Atteint d’un cancer, un septuagénaire de Québec est expulsé de son logement en 15 jours seulement
Le Tribunal administratif du logement (TAL) n’a pas retenu sa condition médicale avec un avis d’éviction rapide


Jean-François Racine
Atteint d’un cancer, un septuagénaire de Québec a été expulsé du logement qu’il occupe depuis 11 ans dans le quartier Saint-Sauveur, avec un délai de 15 jours seulement.
Après une chirurgie en novembre 2024, une médication et plusieurs traitements, Bertrand Cloutier n’a pas été en mesure de se chercher un nouveau logis au cours de l’hiver.
Malgré sa situation, le Tribunal administratif du logement (TAL) n’a pas retenu sa condition médicale avec une conclusion implacable et un avis d’éviction rapide en faveur du propriétaire qui souhaite reconstruire à neuf le bâtiment.
La juge administrative Sophie Lafleur s’est dite sensible au fait que son état de santé se soit dégradé, mais sans y voir un motif suffisant.

Incertitude
L’enseignant à la retraite est renversé. L’audience a eu lieu le 28 avril et deux jours plus tard, le délai légal de 15 jours a commencé à courir.
« C’était ma santé d’abord. J’ai été opéré le 1er novembre et c’était une convalescence de quatre mois. Tout ce monde-là manque de compassion », affirme M. Cloutier, toujours en mesure de se défendre.
Lors du passage du Journal, ce dernier se préparait à quitter les lieux, ne sachant pas trop ce qui l’attend. Son fils pourrait le dépanner temporairement, mais sans plus.
« Je n’ai rien de solide nulle part. Absolument pas. La crise actuelle, je la vis. Il n’y a pratiquement pas de logements abordables », dit-il.
Le 25 mars 2025, le propriétaire demandait l’expulsion du locataire ainsi que celle de tous les autres occupants du logement, en plus de l’exécution provisoire de la décision.
« Le Tribunal conclut que le locataire s’est engagé à quitter le logement au plus tard le 1er mars 2025 et qu’il n’a pas respecté son engagement », peut-on lire.
M. Cloutier est donc devenu un occupant sans droit selon le jugement.
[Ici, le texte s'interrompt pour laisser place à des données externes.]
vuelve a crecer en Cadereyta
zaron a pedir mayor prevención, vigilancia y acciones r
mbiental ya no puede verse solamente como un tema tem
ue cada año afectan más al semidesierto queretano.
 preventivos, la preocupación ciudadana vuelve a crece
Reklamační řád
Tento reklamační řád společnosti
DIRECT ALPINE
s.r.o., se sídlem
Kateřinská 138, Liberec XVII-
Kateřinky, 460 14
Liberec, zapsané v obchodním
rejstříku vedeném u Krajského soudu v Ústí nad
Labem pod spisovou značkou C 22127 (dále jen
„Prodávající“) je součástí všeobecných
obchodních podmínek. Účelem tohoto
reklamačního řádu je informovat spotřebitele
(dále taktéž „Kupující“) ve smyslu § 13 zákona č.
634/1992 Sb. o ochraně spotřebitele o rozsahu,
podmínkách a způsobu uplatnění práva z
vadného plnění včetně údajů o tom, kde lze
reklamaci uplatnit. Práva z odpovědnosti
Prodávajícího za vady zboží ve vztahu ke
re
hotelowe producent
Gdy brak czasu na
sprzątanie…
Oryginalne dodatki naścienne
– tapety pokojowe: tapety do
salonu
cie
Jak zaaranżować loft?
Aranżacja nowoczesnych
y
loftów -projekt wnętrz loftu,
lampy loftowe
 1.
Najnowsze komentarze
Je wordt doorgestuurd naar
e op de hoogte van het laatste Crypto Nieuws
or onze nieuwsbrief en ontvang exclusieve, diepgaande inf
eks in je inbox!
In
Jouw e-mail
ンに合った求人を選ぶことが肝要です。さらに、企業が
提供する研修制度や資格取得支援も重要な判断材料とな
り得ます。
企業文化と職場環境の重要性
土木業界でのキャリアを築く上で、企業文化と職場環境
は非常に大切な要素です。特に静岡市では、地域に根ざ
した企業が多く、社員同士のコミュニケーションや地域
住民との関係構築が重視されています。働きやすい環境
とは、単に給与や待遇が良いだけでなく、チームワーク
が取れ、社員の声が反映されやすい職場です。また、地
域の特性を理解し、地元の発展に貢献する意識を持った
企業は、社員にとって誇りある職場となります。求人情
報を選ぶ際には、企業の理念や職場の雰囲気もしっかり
L’homme ne pensait pas se retrouver si près de la rue après avoir travaillé toute sa vie. Il fait un lien avec un documentaire qui donne la parole à ceux qui vivent les contrecoups de la spéculation immobilière à Montréal. L’itinérance n’a peut-être pas de visage.
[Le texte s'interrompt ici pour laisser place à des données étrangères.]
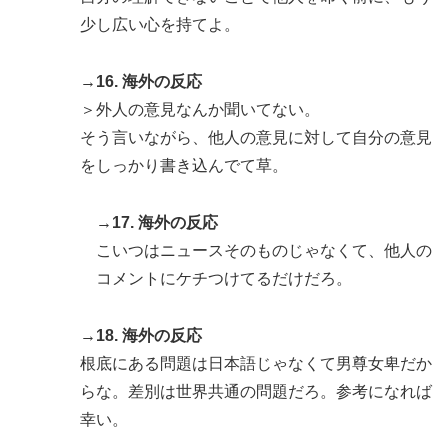
少し広い心を持てよ。
→16. 海外の反応
＞外人の意見なんか聞いてない。
そう言いながら、他人の意見に対して自分の意見
をしっかり書き込んでて草。
→17. 海外の反応
こいつはニュースそのものじゃなくて、他人の
コメントにケチつけてるだけだろ。
→18. 海外の反応
根底にある問題は日本語じゃなくて男尊女卑だか
らな。差別は世界共通の問題だろ。参考になれば
幸い。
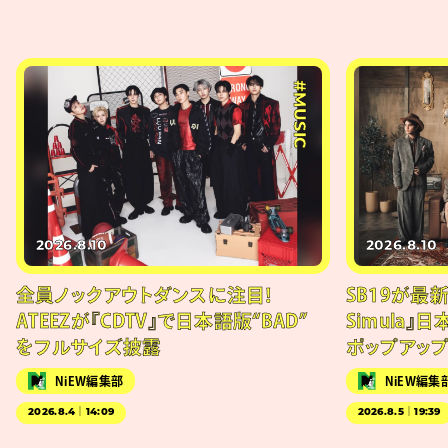
#MUSIC
2026.8.10
2026.8.10
全員ノックアウトダンスに注目！
SB19が最新
ATEEZが『CDTV』で日本語版“BAD”
Simula』
をフルサイズ披露
ポップアッ
NiEW編集部
NiEW編集
2026.8.4｜14:09
2026.8.5｜19:39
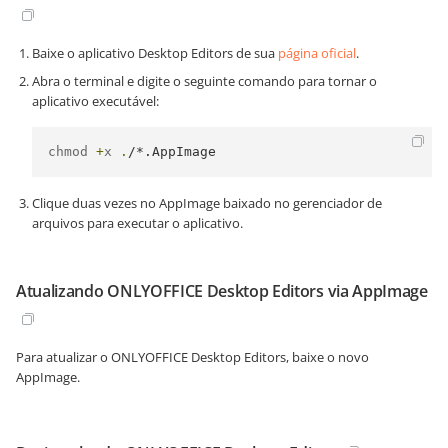
Baixe o aplicativo Desktop Editors de sua
página oficial
.
Abra o terminal e digite o seguinte comando para tornar o
aplicativo executável:
chmod 
+
x 
.
/*.AppImage
Clique duas vezes no AppImage baixado no gerenciador de
arquivos para executar o aplicativo.
Atualizando ONLYOFFICE Desktop Editors via AppImage
Para atualizar o ONLYOFFICE Desktop Editors, baixe o novo
AppImage.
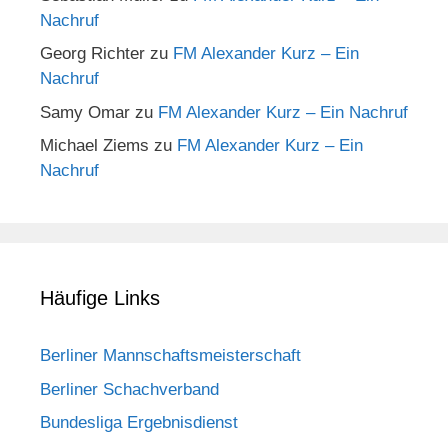
Nachruf
Georg Richter
zu
FM Alexander Kurz – Ein
Nachruf
Samy Omar
zu
FM Alexander Kurz – Ein Nachruf
Michael Ziems
zu
FM Alexander Kurz – Ein
Nachruf
Häufige Links
Berliner Mannschaftsmeisterschaft
Berliner Schachverband
Bundesliga Ergebnisdienst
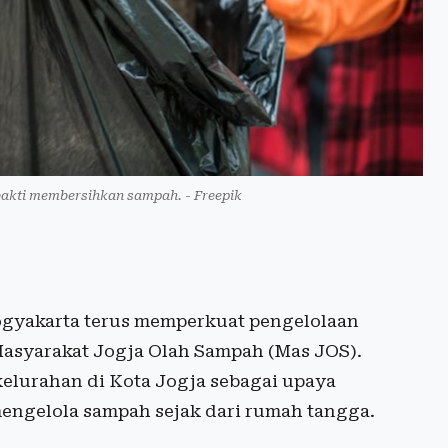
a bakti membersihkan sampah. - Freepik
gyakarta terus memperkuat pengelolaan
Masyarakat Jogja Olah Sampah (Mas JOS).
kelurahan di Kota Jogja sebagai upaya
ngelola sampah sejak dari rumah tangga.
• Regardez aussi ce podcast vidéo tiré de l'émission de Benoit Dutrizac, diffusée sur les plateformes QUB et simultanément sur le 99.5 FM Montréal :
De l'aide
« Dans le film Ma cité évincée, le leitmotiv est que nous sommes tous à deux ou trois étapes de la rue. On ne sait jamais. »
M. Cloutier misait sur le fait que cette démolition prendrait du temps puisque la maison construite vers la fin des années 1880 est classée patrimoniale par la Ville de Québec qui n’a toujours pas accordé le permis nécessaire.
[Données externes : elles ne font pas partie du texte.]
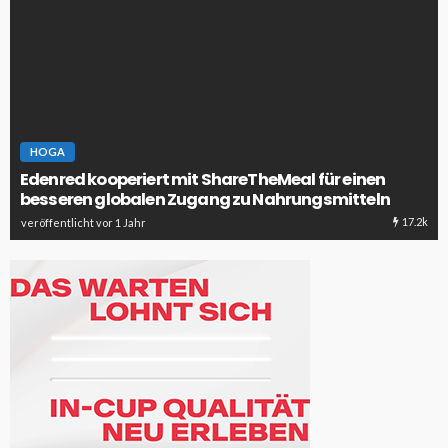
HOGA
Edenred kooperiert mit ShareTheMeal für einen
besseren globalen Zugang zu Nahrungsmitteln
17.2k
veröffentlicht vor 1 Jahr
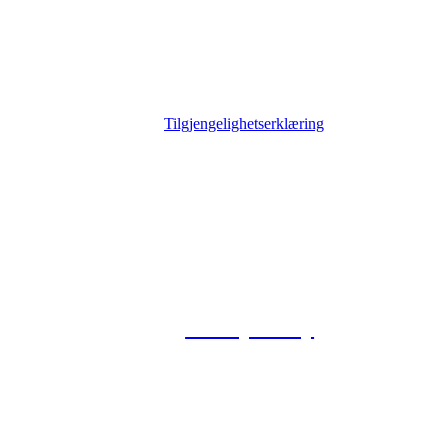
Tilgjengelighetserklæring
© 2026 Foxway
Privacy Policy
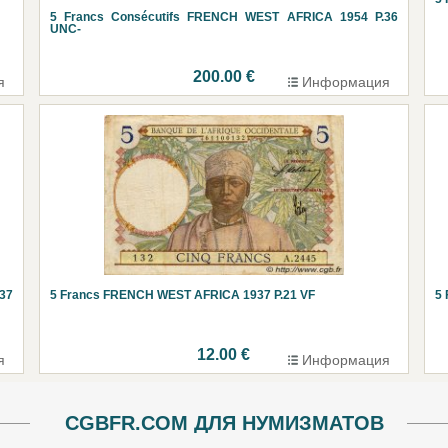
5 Francs Consécutifs FRENCH WEST AFRICA 1954 P.36
UNC-
200.00 €
я
Информация
.37
5 Francs FRENCH WEST AFRICA 1937 P.21 VF
5
12.00 €
я
Информация
CGBFR.COM ДЛЯ НУМИЗМАТОВ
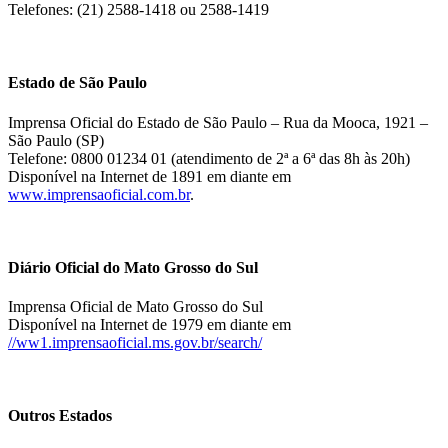
Telefones: (21) 2588-1418 ou 2588-1419
Estado de São Paulo
Imprensa Oficial do Estado de São Paulo – Rua da Mooca, 1921 –
São Paulo (SP)
Telefone: 0800 01234 01 (atendimento de 2ª a 6ª das 8h às 20h)
Disponível na Internet de 1891 em diante em
www.imprensaoficial.com.br
.
Diário Oficial do Mato Grosso do Sul
Imprensa Oficial de Mato Grosso do Sul
Disponível na Internet de 1979 em diante em
//ww1.imprensaoficial.ms.gov.br/search/
Outros Estados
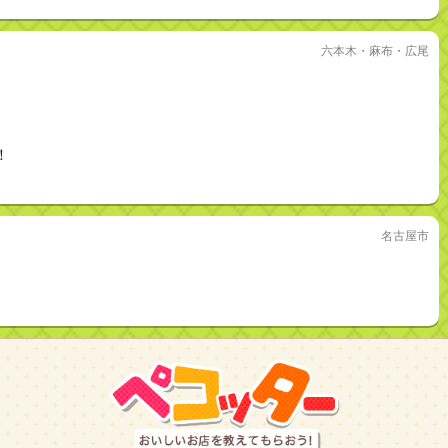
六本木・麻布・広尾
！
名古屋市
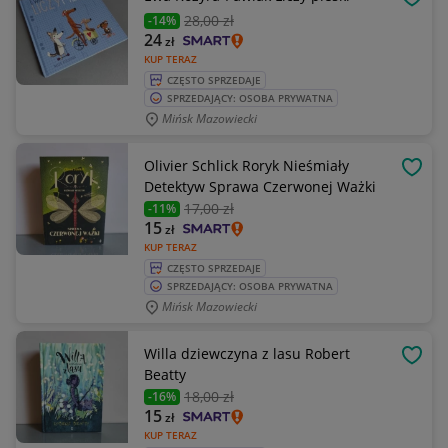
OBSE
28
,00 zł
-14%
24
zł
KUP TERAZ
CZĘSTO SPRZEDAJE
SPRZEDAJĄCY: OSOBA PRYWATNA
Mińsk Mazowiecki
Olivier Schlick Roryk Nieśmiały
OBSE
Detektyw Sprawa Czerwonej Ważki
17
,00 zł
-11%
15
zł
KUP TERAZ
CZĘSTO SPRZEDAJE
SPRZEDAJĄCY: OSOBA PRYWATNA
Mińsk Mazowiecki
Willa dziewczyna z lasu Robert
OBSE
Beatty
18
,00 zł
-16%
15
zł
KUP TERAZ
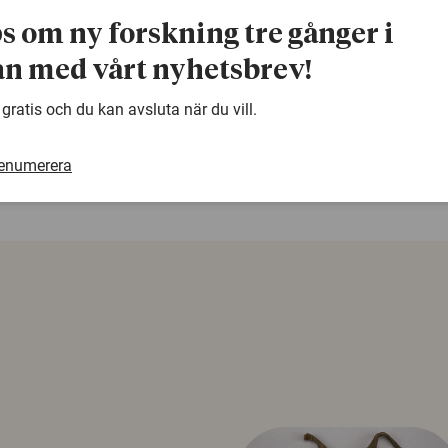
ps om ny forskning tre gånger i
Avhandlingen finns digitalt publicerad på:
http://hdl.han
n med vårt nyhetsbrev!
warning
 gratis och du kan avsluta när du vill.
Denna artikel är några år gammal och det kan finnas
samma ämne. Använd gärna vår sökfunktion!
renumerera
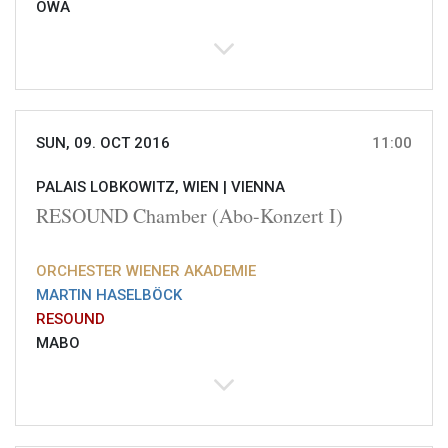
OWA
SUN, 09. OCT 2016
11:00
PALAIS LOBKOWITZ, WIEN |
VIENNA
RESOUND Chamber (Abo-Konzert I)
ORCHESTER WIENER AKADEMIE
MARTIN HASELBÖCK
RESOUND
MABO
Cet immeuble de la rue Renaud présente un intérêt patrimonial notamment en raison de son « ancienneté et de sa représentativité de maison mansardée typique des faubourgs ouvriers de Saint-Sauveur. » La juge n’a pas retenu cet élément.

En raison du caractère « tragique » de cette expulsion, Québec solidaire a dit souhaiter accompagner le septuagénaire afin qu'il ait toutes les ressources pendant cette période ardue.
De son côté, la Ville de Québec a proposé le Service d’aide à la recherche de logement de l’OMHQ.